Free Space Optics (FSO) provide a cost-effective, license-free, high-bandwidth and long-range solution to meet the escalating demand for wireless network capacity and scalability. This project aims to develop technologies for robust FSO networks from the network and cross-layer optimization perspective. Various network dynamics will be addressed with the following approaches. (i) For dynamics at large timescales, network planning and topology optimization will be investigated based on the concept of algebraic connectivity. (ii) For mid-timescale dynamics, effective load balancing and adaptive multipath routing will be developed. (iii) For small timescale dynamics, channel estimation will be investigated to enable rate adaptation and optimal receiver design. Wavelength diversity will also be exploited for the diversity-multiplexing tradeoff.
If successful, this project will enable scalable wireless access networks with multi-gigabit rates, to accommodate the predicted increase in wireless data. Project outcomes will be disseminated and incorporated into the Auburn University Wireless Engineering curriculum. The PIs will strive to involve REU students, and to participate in Auburn?s TIGERs Camp for outreach to K-12 students. The PIs have collaborations with an HBCU on research, curriculum, and recruiting minority graduate students.
This is a timely project given the imminent explosive increase in wireless data. This project is of high risk, due to the lack of measurement data in the public domain and the novel approach taken in this research. This project is also of high payoff. If successful, it can bring about the much needed technologies for high rate, long distance, and scalable wireless access networks.

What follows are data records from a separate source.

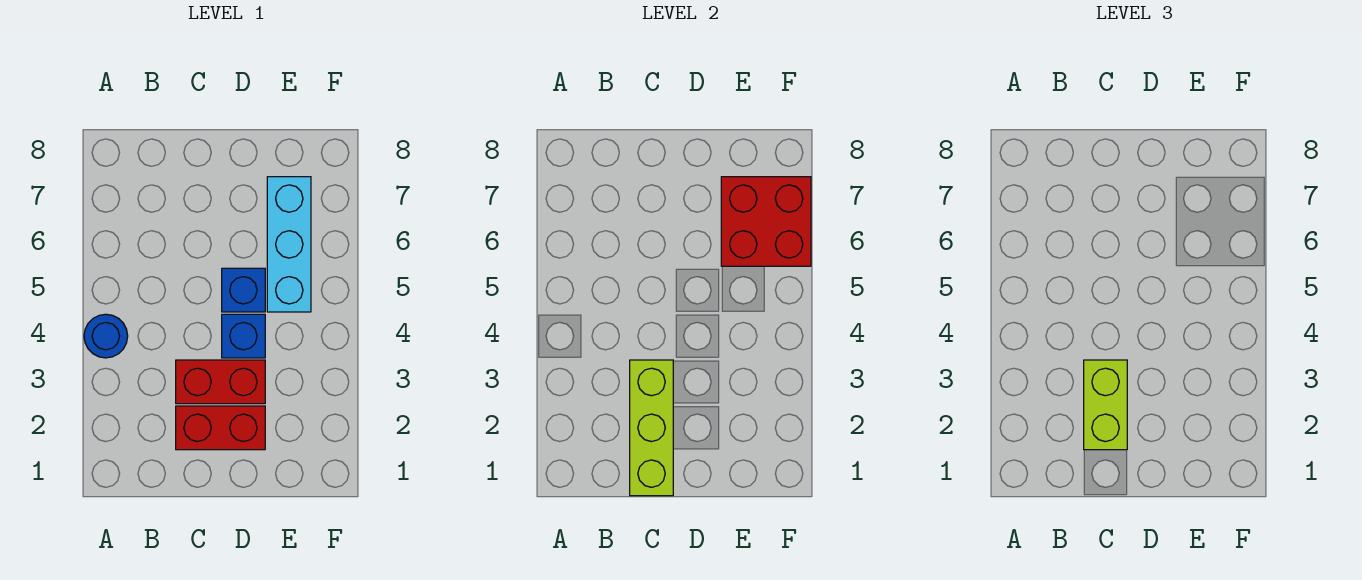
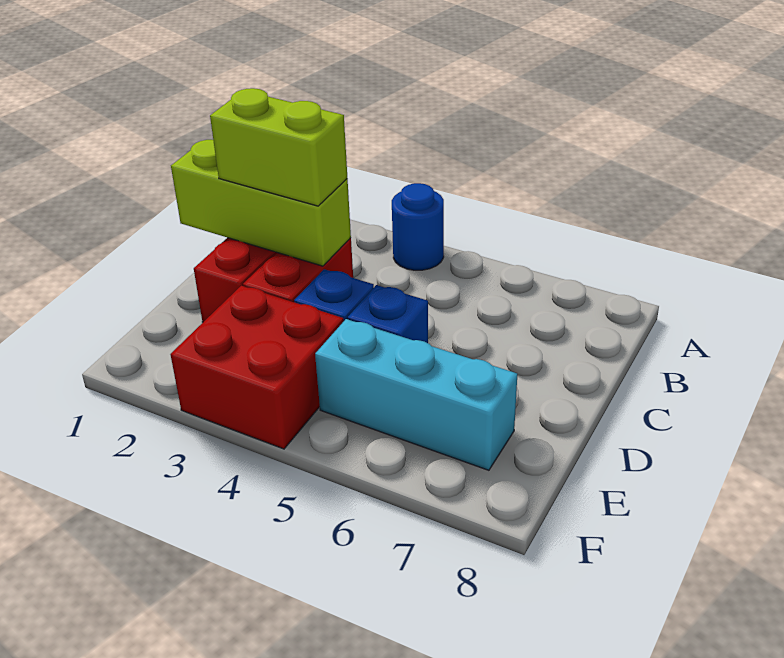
red brick E6:F7 level 2 -> red brick E3:F4 level 1

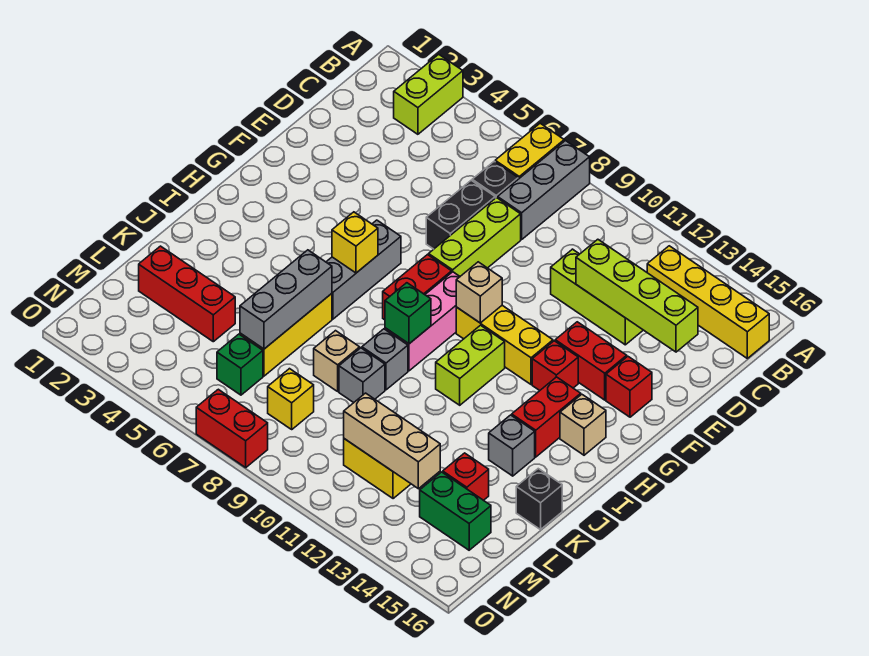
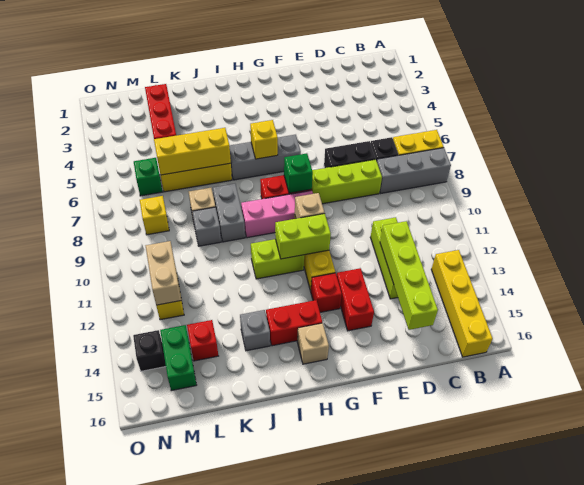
lime brick A3:B3 level 1 -> lime brick G11:H11 level 2
red brick F15 level 1 -> none
green brick I9 level 2 -> green brick G8 level 2
grey brick J6:L6 level 2 -> yellow brick J6:L6 level 2
grey brick J9 level 1 -> grey brick J8:J9 level 1
black brick K16 level 1 -> black brick N14 level 1
tan brick M11:M13 level 2 -> tan brick M11:M12 level 2
red brick O7:O8 level 1 -> none

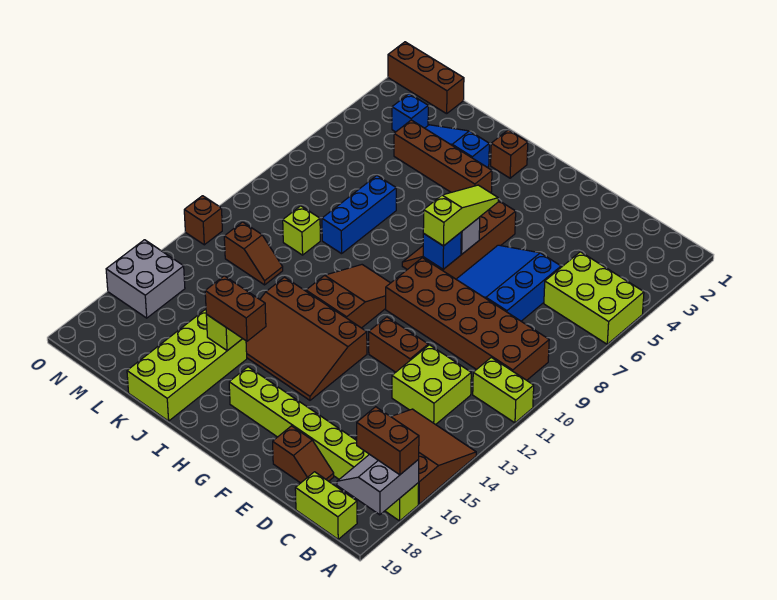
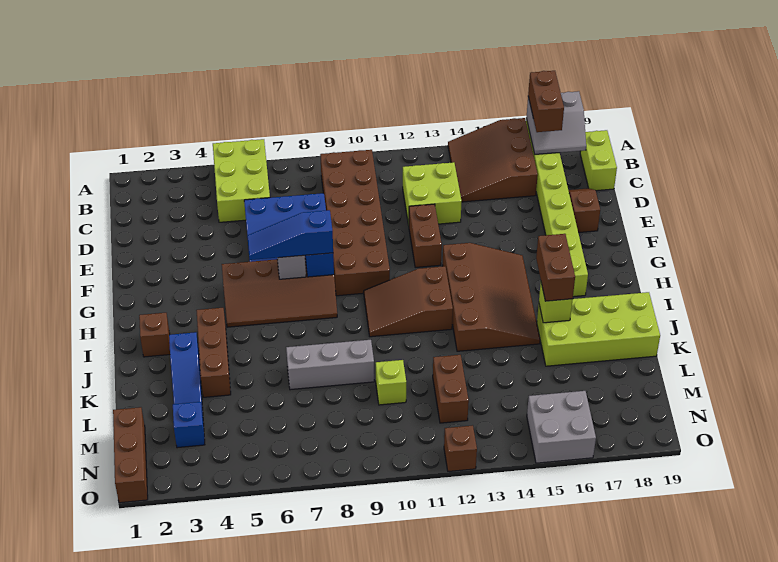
lime brick A11:B11 level 1 -> none
lime slope G6:G8 level 3 top 8 -> blue slope G6:G8 level 3 top 8
brown brick I4:L4 level 1 -> brown brick I4:K4 level 1
blue brick K7:K9 level 1 -> grey brick K7:K9 level 1
brown slope L12:M12 level 1 top M -> brown brick L12:M12 level 1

Free Space Optics (FSO) provide a cost-effective, license-free, high-bandwidth and long-range solution to meet the escalating demand for wireless network capacity and scalability. This project aims to develop technologies for robust FSO networks from the network and cross-layer optimization perspective. Various network dynamics have been addressed in this project. For dynamics at large timescales, network planning and topology optimization are investigated based on the concept of algebraic connectivity. For mid-timescale dynamics, effective load balancing and adaptive multipath routing schemes have been developed. For small timescale dynamics, adaptive transmission techniques such as cooperative diversity, wavelength-division multiplexing, and power allocation are investigated to enable rate adaptation and achieve robustness against atmospheric turbulence. The outcomes from this research support the development of technologies that can enable long distance, multi-gigabit rates, and license-free future wireless networks to meet the surging wireless data demand. The proposed tiered architecture can mitigate the scalability problem for broadband wireless access networks. The topology design, optimization and load balancing algorithms could be useful for the wide deployment of large scale access networks for ubiquitous broadband wireless access. This research is also complementary to the existing PHY/device focused FSO research, by addressing the network level problems and providing useful algorithms for network level optimization and control. The use of algebraic connectivity for enhancing network robustness is shown to the effective and novel. Project outcomes have been disseminated in the community as technical publications and presentations. A female doctoral student co-advised by the PIs will be graduated from this project in May 2014. An REU student has published a technical conference paper on applying optical communications in vehicular networks. This project was also used in Auburn University’s TIGERs Camp for outreach to K-12 students.